▸ ТРЕБОВАНИЯ:
1. Какого числа, согласно отрывку о письмах Сурикова родным, он покинул родительский дом?
2. Продолжите отрывок о письмах Сурикова родным, начав сразу после его последнего предложения.

▸ ОТРЫВОК ДЛЯ ЧТЕНИЯ:
Идеалы исторических типов воспитала во мне Сибирь с детства: она же дала мне дух, и силу, и здоровье.
В. И. Суриков
Ах, как ждали они этих писем, мать и брат младший! Из Петербурга, из Москвы из европейских своих вояжей им двоим и писал только: «Красноярск, в Благовещенской улице собственный дом. Прасковье Федоровне и Александру Ивановичу Суриковым». И всякий раз привычным «Милые мама и Саша!» начиналось письмо. Как праздника ждали почтового дня.
Да и то сказать, хороши были письма Сурикова домой! Румяным сибирским морозцем веяло от крепкого скорого почерка, и были они обстоятельны и бодры, как сам Василий Иванович. Весело перескажет, бывало, новости, на трудности не посетует, а коли умолчать уж о чем нельзя, скрасит домашней шуткой: «Мне хоть чё, так не чё!» О себе самом – без лишку, больше все о доме спрашивает, как будто дела его главные тут: перекрыли ли крышу, почем нынешний год дрова березовые сажень: справится заботливо, тепло ли мамаша одета, помянет, что послал Саше новые сапоги. Тоска по дому тоже у него веселая выходит: прислать просит с оказией туруханской селедочки, лепешечек с черникой да особливо – сушеной черемухи. И просьбу свою обскажет этак ловко, не дай бог подумают, затосковал: «Здесь все есть: и виноград, и апельсины, и сливы, и груши, а ее, родимой, нет!» Походя скажет тут же, что кончает «большую картину из стрелецкого бунта», прибавит мимоходом: «Теперь покуда посылаю вам немного деньжонок к празднику». Только праздник-то главный будет матери и брату потом, и потому к концу прибережет: «Я, по всем вероятиям, буду это лето у вас, мои милые»… И уж как ждали они своего Васю – в первые лета одного, потом – с женою и с дочками! Так и велось двадцать лет: через всю Россию бежали к родному порогу суриковские письма, и праздником был всякий приезд – с того дня. когда выпорхнул он из теплого родительского гнезда – 11 декабря 1868 года.

▸ СОДЕРЖИМОЕ НАБОРА ДАННЫХ:
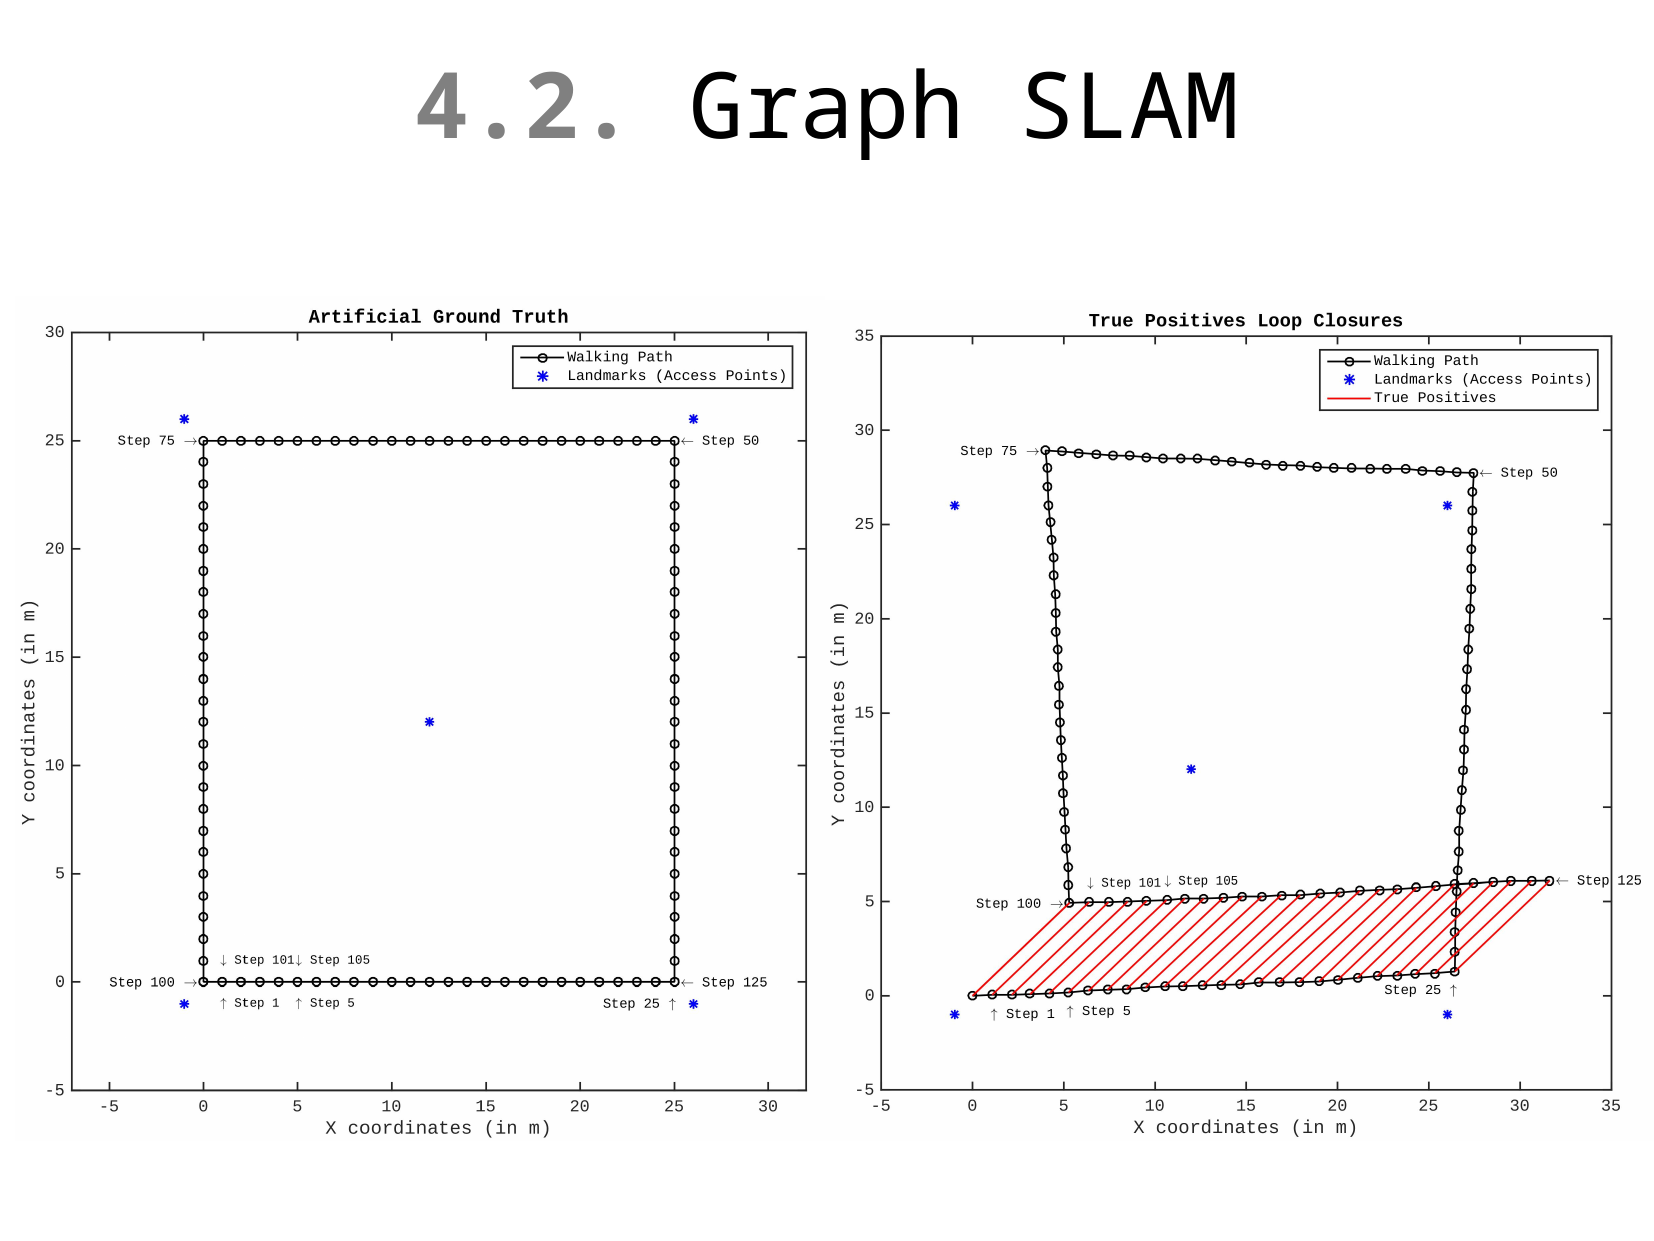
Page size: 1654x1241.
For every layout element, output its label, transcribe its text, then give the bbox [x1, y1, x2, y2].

▸ ПИСЬМЕННЫЕ ОТВЕТЫ:
1. 11 декабря 1868 года.

2.
Стояла тогда над Сибирью морозная ночь, для всех Суриковых памятная. Прежде своего часу заголосил в сарае петух: потревоженные, всхрапнули рыжий и соловый: загремел цепью, залаял спросонок пес в будке; стукнуло железное кольцо о мерзлую тесину ворот, и от торопливых шагов захрустел сухой снег под сосновыми плахами мощеного двора. Суриковский дом проснулся затемно, чтобы поспеть собрать Васю хорошенько, а ехать уже по светлому: пошаливали на дорогах лихие люди. Да страшней разбойников, потому как неведомый, был Прасковье Федоровне мир за красноярским окоемом. Со слезами благословляла она старшенького. Санный поезд в два возка – один четверней, другой тройкой – стоял у ворот. Ямщики торопили. Скрипя валенками, выхаживали вкруг возков, поправляли толстые кошмы; как дрова в поленнице, уложены под ними мороженые осетры, а под мохнатыми дохами оставалось еще места трем седокам. Третьим попутчиком ехал красноярского губернского правления писец Василий Суриков. Ехал он в Петербург, в Академию художеств.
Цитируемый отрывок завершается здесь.